§ Extrait du texte:
>>>>

Mais plus que ces considérations, c'est le changement d'éditeur qui m'a interpellé : les éditions de L'Atalante auraient-elles renoncées à suivre l'auteur en raison d'un fléchissement des ventes des précédents ouvrages parus ? N'auraient-elles pas cru dans le potentiel de cette nouvelle série dont, il est utile de le préciser, Seeker est le troisième opus ? Et autre interrogation, pourquoi justement commencer par un tome qui n'entame pas la série ? Parce que celui-ci a reçu le prix Nebula et que cela fera de lui un titre plus « vendeur » ? Parce que les autres sont moins bons, plus anecdotiques ? Seront-ils seulement traduits et édités en France ?
A vrai dire, je n'ai pas encore aujourd'hui la réponse à ces différentes questions mais je ne désespère pas de les obtenir. Je ne me suis tout simplement pas encore lancé dans ces investigations – une bonne déconnexion de temps en temps, ça ne fait pas de mal – mais je le ferai sous peu et reviendrai sans doute ici même compléter cette chronique au fur et à mesure que j'engrengerai les réponses. D'ailleurs, si vous en avez vous-même certaines (voire toutes, hein), n'hésitez pas à les partager dans le fil des commentaires.
Finalement, après m'être dit « non, tu peux attendre, tu le prendras au boulot », le « oui mais quand même ça n'a pas l'air si mal que ça » a fini par l'emporter parce qu'encore une fois, il s'agit d'un ouvrage qui donne la part belle à l'archéologie du futur et que je ne sais pas résister à ce type d'ouvrage, comme je le soulignais déjà dans la chronique concernant le Filet d'Indra de Juan Miguel Aguilera.

<<<<

(Lignes d'un jeu de données de mise en page)
>>>>

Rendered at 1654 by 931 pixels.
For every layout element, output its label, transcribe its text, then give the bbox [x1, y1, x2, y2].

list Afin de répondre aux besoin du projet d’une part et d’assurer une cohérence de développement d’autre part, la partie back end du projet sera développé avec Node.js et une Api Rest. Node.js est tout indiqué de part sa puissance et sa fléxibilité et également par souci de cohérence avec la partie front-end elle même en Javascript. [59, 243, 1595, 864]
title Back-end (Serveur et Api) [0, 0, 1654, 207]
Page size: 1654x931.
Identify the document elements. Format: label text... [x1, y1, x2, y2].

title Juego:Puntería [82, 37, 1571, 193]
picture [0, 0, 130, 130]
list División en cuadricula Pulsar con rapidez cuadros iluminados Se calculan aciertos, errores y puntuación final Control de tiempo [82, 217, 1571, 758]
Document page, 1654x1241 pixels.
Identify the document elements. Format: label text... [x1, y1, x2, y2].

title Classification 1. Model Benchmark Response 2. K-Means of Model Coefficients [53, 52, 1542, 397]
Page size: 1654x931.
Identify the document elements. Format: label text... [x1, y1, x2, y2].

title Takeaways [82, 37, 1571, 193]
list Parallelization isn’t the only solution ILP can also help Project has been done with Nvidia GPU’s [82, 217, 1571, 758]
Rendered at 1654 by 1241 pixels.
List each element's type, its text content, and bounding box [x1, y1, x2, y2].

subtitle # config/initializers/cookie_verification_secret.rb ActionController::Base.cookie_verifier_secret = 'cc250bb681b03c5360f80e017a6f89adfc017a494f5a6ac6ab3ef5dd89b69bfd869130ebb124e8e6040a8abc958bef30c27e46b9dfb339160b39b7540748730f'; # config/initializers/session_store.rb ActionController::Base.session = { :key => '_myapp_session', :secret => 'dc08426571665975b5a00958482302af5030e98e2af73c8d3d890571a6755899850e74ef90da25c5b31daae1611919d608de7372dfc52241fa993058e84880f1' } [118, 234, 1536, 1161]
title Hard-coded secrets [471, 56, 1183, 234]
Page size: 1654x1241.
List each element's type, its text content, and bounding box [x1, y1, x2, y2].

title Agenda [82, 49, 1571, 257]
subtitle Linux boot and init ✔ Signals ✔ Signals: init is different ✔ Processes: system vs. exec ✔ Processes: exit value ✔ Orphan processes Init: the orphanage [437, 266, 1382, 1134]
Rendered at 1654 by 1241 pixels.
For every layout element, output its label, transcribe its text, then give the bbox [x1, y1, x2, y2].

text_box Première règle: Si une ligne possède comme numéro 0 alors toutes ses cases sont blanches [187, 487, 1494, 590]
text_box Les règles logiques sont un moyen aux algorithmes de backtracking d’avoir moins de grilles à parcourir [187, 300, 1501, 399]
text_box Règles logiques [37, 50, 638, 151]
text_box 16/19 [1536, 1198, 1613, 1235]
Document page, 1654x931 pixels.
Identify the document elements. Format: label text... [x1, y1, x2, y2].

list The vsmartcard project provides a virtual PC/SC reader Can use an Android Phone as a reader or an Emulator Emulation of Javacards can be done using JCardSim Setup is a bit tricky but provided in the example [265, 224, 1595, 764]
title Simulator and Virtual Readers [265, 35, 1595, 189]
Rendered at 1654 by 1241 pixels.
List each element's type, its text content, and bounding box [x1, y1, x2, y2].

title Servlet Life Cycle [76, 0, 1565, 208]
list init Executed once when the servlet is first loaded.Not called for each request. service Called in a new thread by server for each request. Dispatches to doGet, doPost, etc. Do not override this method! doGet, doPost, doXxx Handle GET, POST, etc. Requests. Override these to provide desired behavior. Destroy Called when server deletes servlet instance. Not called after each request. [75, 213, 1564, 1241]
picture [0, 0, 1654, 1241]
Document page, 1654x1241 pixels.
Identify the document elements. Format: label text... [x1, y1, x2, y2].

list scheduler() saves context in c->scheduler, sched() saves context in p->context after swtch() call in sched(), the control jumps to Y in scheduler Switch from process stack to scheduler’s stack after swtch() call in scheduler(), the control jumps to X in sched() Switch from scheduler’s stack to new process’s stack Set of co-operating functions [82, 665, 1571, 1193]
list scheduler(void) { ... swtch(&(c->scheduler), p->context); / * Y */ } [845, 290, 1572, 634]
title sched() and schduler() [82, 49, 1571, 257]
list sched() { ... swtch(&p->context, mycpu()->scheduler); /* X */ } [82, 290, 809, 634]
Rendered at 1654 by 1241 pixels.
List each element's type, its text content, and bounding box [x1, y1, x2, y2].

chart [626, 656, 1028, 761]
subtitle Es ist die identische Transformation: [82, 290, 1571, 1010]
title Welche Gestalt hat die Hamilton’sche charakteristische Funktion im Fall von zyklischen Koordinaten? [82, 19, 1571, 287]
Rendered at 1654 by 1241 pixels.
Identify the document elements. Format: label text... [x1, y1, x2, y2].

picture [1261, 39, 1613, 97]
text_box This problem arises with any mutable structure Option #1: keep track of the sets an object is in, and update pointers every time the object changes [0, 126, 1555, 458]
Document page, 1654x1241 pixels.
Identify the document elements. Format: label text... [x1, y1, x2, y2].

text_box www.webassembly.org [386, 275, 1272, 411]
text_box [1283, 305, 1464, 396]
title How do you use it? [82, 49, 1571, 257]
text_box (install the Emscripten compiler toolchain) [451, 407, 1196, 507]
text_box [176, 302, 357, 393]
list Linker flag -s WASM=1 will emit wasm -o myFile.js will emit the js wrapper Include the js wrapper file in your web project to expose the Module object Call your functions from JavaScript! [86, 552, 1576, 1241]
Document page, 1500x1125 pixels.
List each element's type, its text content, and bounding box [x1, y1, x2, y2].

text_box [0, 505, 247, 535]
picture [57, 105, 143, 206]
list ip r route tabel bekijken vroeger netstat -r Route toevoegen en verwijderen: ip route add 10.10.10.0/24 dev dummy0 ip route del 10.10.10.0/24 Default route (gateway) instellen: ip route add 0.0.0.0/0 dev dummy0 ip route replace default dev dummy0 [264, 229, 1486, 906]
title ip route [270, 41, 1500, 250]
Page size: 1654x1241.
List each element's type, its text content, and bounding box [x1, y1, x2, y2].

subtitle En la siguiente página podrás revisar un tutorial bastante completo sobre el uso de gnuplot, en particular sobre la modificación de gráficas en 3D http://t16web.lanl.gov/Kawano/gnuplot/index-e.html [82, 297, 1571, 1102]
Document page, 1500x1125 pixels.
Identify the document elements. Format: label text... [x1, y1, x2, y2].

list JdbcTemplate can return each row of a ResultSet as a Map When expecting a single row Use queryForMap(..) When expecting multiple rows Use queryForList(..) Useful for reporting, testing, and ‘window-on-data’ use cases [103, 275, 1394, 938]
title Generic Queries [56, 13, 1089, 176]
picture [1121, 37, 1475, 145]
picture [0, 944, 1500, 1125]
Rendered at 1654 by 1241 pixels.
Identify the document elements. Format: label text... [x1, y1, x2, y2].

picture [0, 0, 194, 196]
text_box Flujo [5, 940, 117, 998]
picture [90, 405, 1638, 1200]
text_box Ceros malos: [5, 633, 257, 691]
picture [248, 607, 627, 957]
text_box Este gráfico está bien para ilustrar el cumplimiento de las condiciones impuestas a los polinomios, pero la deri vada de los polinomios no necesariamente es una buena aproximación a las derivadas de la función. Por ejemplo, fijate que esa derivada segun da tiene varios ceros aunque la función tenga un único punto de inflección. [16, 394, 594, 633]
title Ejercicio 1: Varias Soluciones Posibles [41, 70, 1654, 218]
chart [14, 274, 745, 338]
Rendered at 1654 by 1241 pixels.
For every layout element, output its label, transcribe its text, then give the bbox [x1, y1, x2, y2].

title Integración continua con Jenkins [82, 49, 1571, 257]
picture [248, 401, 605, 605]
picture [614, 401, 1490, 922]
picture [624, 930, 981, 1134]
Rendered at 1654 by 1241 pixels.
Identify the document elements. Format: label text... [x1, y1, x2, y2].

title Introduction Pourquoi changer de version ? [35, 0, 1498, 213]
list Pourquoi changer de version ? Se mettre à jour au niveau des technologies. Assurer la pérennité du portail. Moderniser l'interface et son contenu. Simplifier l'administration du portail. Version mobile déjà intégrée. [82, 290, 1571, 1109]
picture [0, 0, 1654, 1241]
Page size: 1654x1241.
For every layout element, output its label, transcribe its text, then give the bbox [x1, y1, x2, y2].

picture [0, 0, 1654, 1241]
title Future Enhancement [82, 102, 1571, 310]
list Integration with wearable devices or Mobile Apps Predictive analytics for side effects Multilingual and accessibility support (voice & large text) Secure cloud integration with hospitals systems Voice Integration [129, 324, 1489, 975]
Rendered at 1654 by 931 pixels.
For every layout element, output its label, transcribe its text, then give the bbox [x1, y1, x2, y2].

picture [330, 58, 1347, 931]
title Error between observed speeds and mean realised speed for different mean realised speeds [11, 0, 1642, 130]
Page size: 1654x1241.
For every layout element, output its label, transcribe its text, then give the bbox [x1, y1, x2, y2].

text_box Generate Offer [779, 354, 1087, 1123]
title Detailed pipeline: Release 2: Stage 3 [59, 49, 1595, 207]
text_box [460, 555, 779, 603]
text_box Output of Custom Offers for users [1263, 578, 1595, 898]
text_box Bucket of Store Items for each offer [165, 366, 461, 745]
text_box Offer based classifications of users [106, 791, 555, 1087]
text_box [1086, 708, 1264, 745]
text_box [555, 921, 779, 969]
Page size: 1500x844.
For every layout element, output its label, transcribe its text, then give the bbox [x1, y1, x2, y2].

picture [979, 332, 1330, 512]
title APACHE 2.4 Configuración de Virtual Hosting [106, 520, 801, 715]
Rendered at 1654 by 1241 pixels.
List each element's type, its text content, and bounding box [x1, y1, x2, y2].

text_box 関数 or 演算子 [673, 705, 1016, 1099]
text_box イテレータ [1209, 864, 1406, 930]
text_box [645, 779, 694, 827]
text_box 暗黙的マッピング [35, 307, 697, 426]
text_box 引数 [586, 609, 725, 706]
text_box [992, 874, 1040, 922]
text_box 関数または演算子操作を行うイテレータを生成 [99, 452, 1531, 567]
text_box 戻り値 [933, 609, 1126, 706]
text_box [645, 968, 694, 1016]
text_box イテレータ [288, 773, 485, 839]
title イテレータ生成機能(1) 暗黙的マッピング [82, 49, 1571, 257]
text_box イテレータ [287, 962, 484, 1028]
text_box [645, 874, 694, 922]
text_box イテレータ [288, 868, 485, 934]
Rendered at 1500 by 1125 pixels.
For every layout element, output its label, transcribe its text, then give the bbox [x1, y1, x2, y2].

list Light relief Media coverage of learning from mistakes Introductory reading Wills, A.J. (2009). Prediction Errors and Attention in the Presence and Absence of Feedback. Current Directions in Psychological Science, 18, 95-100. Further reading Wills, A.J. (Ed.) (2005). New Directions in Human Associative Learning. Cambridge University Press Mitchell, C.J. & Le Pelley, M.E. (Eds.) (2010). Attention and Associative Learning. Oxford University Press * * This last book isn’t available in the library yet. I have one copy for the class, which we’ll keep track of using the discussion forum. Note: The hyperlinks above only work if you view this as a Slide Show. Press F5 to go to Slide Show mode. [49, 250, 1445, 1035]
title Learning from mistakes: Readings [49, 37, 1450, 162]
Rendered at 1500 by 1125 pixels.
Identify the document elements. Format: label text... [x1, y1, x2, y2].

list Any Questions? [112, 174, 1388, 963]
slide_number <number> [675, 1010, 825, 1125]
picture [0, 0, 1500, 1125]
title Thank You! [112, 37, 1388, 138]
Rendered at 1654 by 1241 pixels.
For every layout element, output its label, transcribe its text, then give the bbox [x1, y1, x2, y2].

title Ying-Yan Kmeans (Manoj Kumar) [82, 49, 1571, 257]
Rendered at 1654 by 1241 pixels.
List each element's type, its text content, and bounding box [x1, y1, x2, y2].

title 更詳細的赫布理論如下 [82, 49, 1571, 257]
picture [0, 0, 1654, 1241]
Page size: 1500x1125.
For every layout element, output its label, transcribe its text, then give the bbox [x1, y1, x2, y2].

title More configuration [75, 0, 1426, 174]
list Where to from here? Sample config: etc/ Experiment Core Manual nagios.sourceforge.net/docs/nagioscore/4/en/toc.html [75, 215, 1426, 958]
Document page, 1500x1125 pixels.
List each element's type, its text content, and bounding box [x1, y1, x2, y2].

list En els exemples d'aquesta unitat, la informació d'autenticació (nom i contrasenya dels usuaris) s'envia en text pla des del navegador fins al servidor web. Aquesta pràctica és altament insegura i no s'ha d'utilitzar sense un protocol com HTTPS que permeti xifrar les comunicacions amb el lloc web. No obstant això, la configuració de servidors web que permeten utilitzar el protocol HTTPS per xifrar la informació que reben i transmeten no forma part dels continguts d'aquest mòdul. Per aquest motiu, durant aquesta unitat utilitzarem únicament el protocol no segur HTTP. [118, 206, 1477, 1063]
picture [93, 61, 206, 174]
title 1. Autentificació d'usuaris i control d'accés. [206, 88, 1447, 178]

<<<<

Rédigez la suite de la chronique consacrée à l'ouvrage Seeker, en reprenant après sa dernière phrase.

Résultat, c'est plutôt réussi même si l'approche du futur de Jack McDevitt est assez déroutante parce qu'elle n'est tout simplement pas commune. Ce qui ne l'empêche pas d'être défendable.
Dix mille ans dans notre futur, à peu de chose près. Les humains ont quitté le berceau de la Terre ont colonisé plusieurs planètes, en ont terraformées certaines. Dans leur essaimage, lls n'ont rencontré qu'une civilisation extraterrestre encore vivante avec laquelle, bon an mal an, ils ont réussi à pactiser.
Alex Benedict, antiquaire archéologue et son assistante Chase Kolpath vivent sur Rimway. Leur travail consiste à déterrer des objets de civilisations disparues, de dénicher des fouilles dont ils revendront ensuite le fruit de leurs trouvailles aux plus offrants, ce qui ne manque pas de faire grincer des dents les organisations archéologiques officielles. La plupart du temps, ce sont Alex et Chase qui se lancent dans la chasse aux trésors mais il arrive que des particuliers leur demandent aussi d'authentifier un objet et bien sûr, de leur en révéler la valeur. C'est dans ce dernier cas de figure qu'ils tombent un jour sur une tasse émanant du Seeker, un vaisseau d'une colonie légendaire ayant fui l'oppression terrienne du 26ème siècle dans le seul but de fonder un monde utopique dont personne, absolument personne ne devait connaître la localisation.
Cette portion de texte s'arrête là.